Abstract
The Ramachandran plot is a fundamental tool in the analysis of protein structures. Of the 4 basic types of Ramachandran plots, the interactions that determine the generic and proline Ramachandran plots are well understood. The interactions of the glycine and pre-proline Ramachandran plots are not.
In glycine, the psi angle is typically clustered at psi = 180 degrees and psi = 0 degrees. We show that these clusters correspond to conformations where either the N(i+1) or O atom is sandwiched between the two Halpha atoms of glycine. We show that the shape of the 5 distinct regions of density (the alpha, alphaL, betaS, betaP and betaPR regions) can be reproduced with electrostatic dipole-dipole interactions.

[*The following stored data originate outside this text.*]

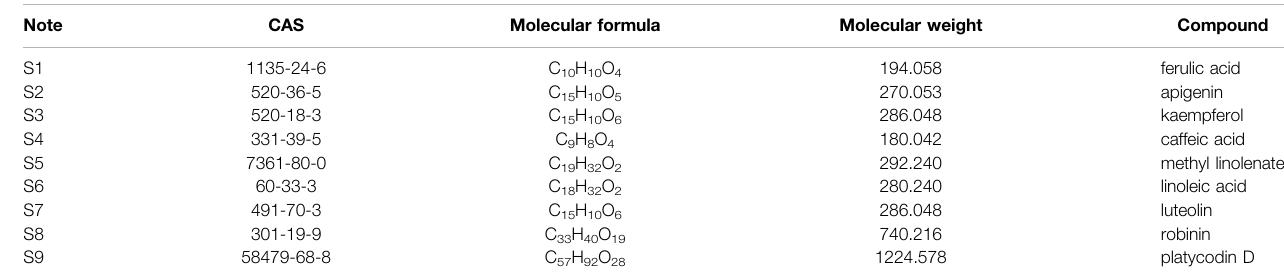
TABLE 2 | Information on the 9 active ingredients in Platycodon grandi fl orum.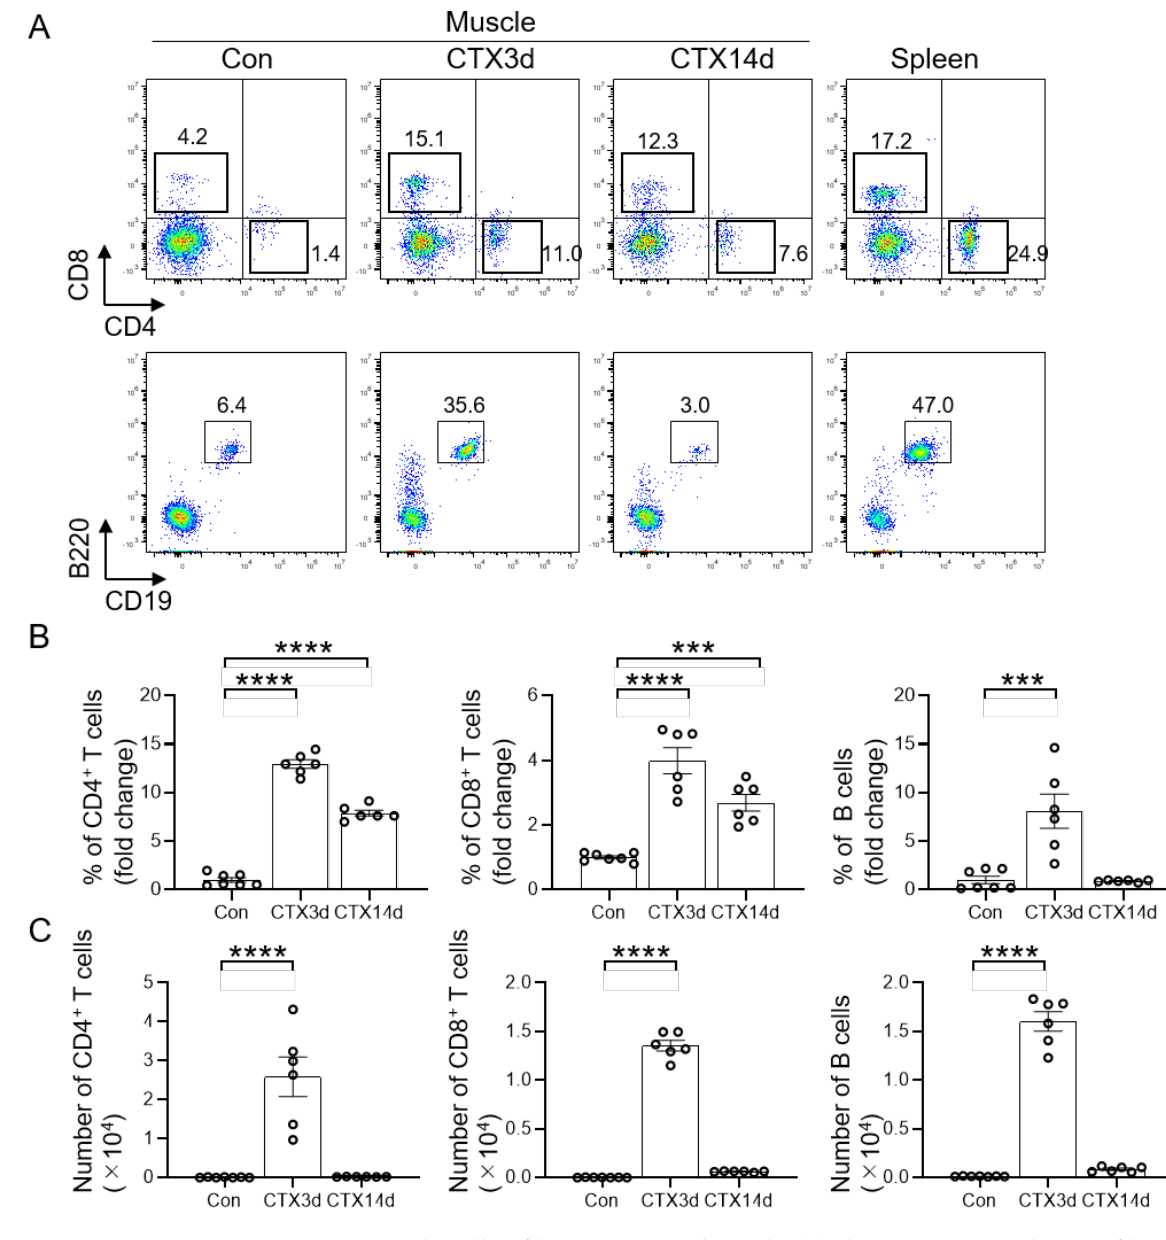
Figure 1. T and B cells infiltrate into injured muscle. ( A ) Flow cytometry analysis profiles of muscle- derived CD4 + T cells (helper T cells), CD8 + T cells (cytotoxic T cells), and B cells without injury, and at days 3 and 14 after injury. The gated profiles show T cells (CD4 + or CD8 + ) and B cells (B220 + CD19 + ). ( B ) Fold change in the percentage of CD4 + T cells, CD8 + T cells, and B cells in the CTX3d and CTX14d relative to the control group. ( C ) The number of T and B cells in the three groups was analyzed. Data represented as the mean ± SEM (one-way ANOVA followed by Dunnett’s post hoc test: *** = p < 0.001, **** = p < 0.0001; n = 6–7 per group).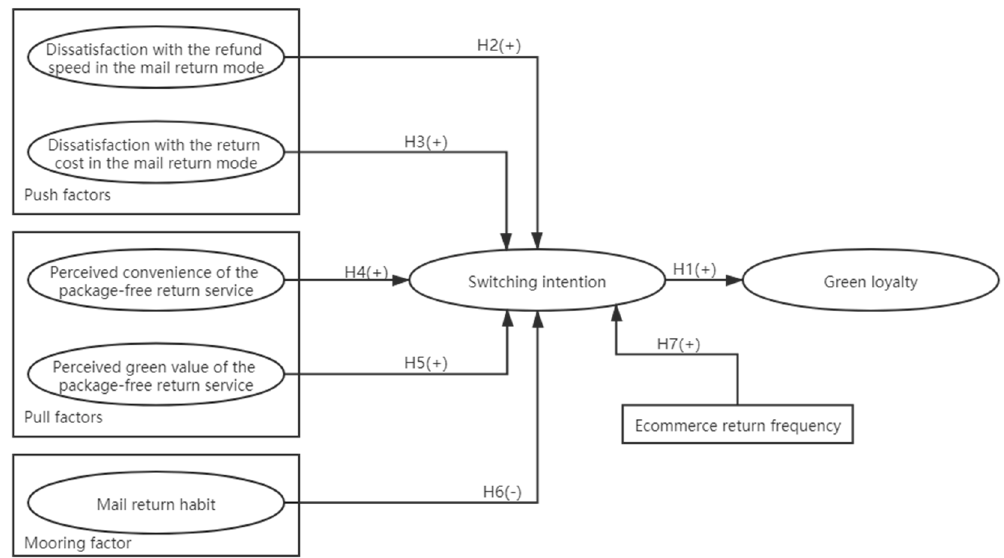
Figure 3. Research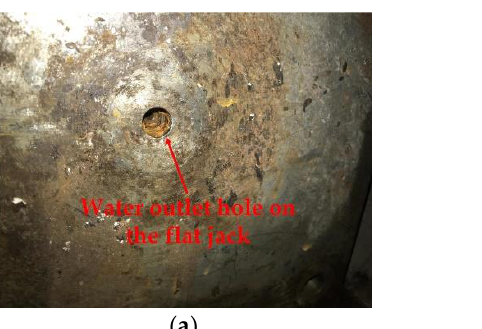
Figure 4. The true-triaxial hydraulic fracturing apparatus: ( a ) the water injection system; ( b ) the steel framework, confining pressure system, and the heating system; ( c ) the fracturing capsule.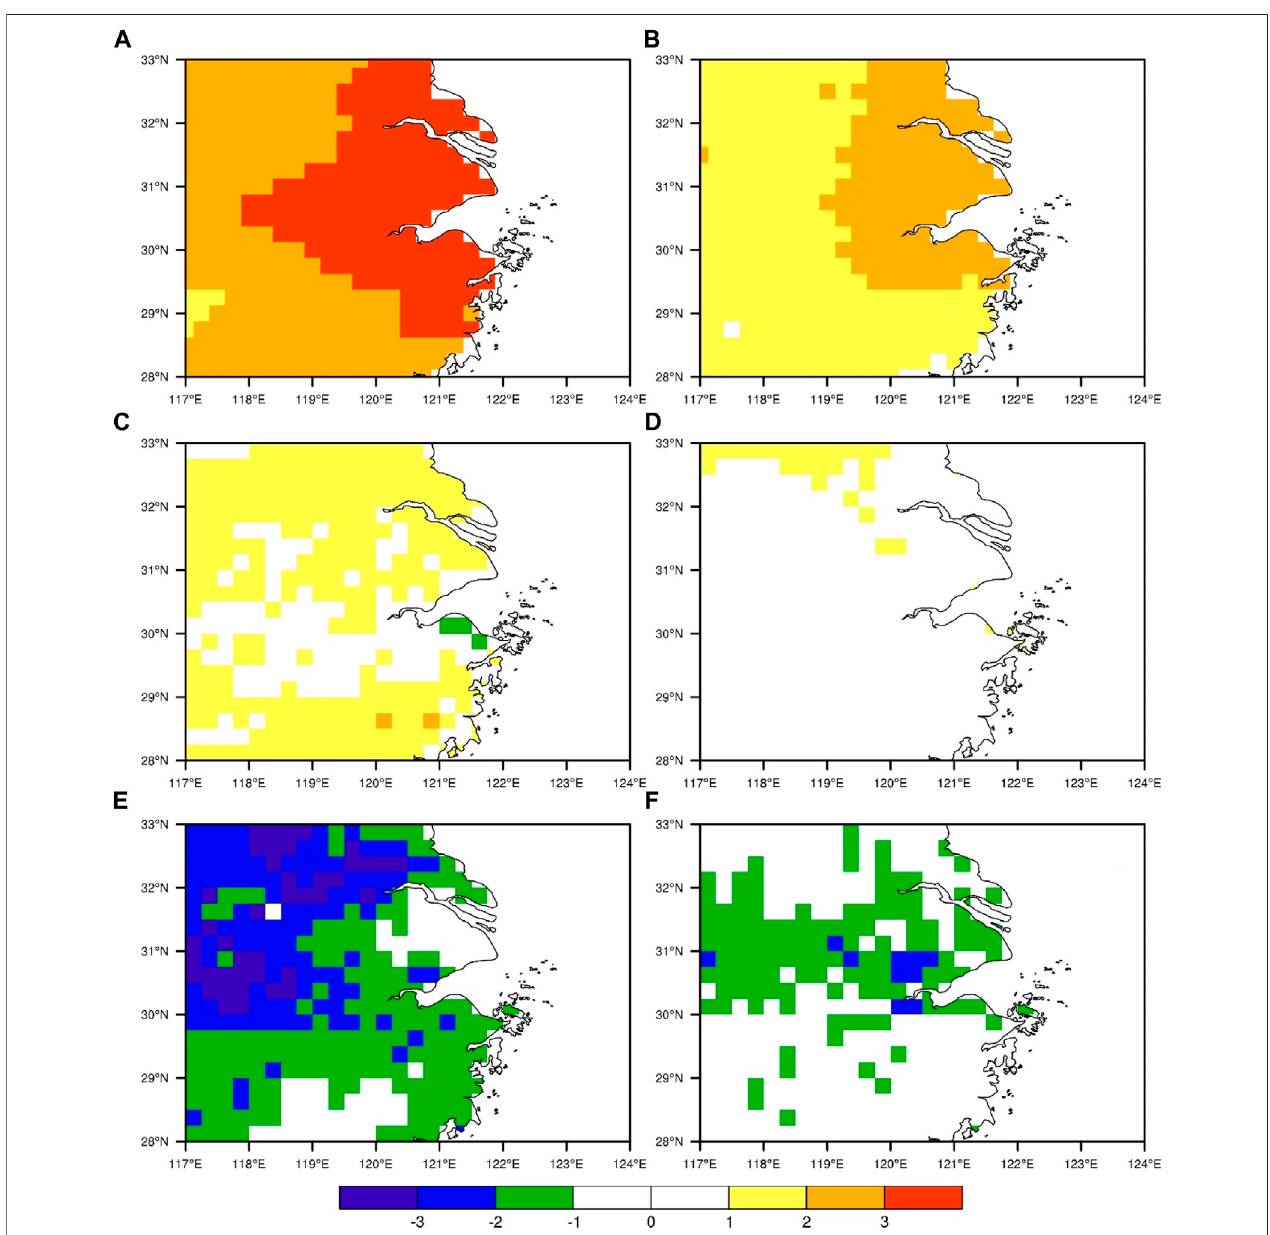
FIGURE 10 | Spatial patterns of standardized anomalies of air temperature for (A) 2013 and (B) 2017. The standardized anomaly is shown as a reference period (i.e., August 7 – 9, 2013 or July 21 – 23, 2017) calculated from its long term mean and standard deviation from 2003 to 2018, excluding 2013 and 2017. (C,D) Same as (A,B) , but for ET. (E,F) Same as (A,B) , but for surface soil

In pre-proline, we analyse the origin of the zeta region of the Ramachandran plot, a region unique to pre-proline. We show that it is stabilized by a CO(i-1)...CdeltaHdelta(i+1) weak hydrogen bond. This is analogous to the CO(i-1)...NH(i+1) hydrogen bond that stabilizes the gamma region in the generic Ramachandran plot.
We have identified the specific interactions that affect the backbone of glycine and pre-proline. Knowledge of these interactions will improve current force-fields, and help understand structural motifs containing these residues.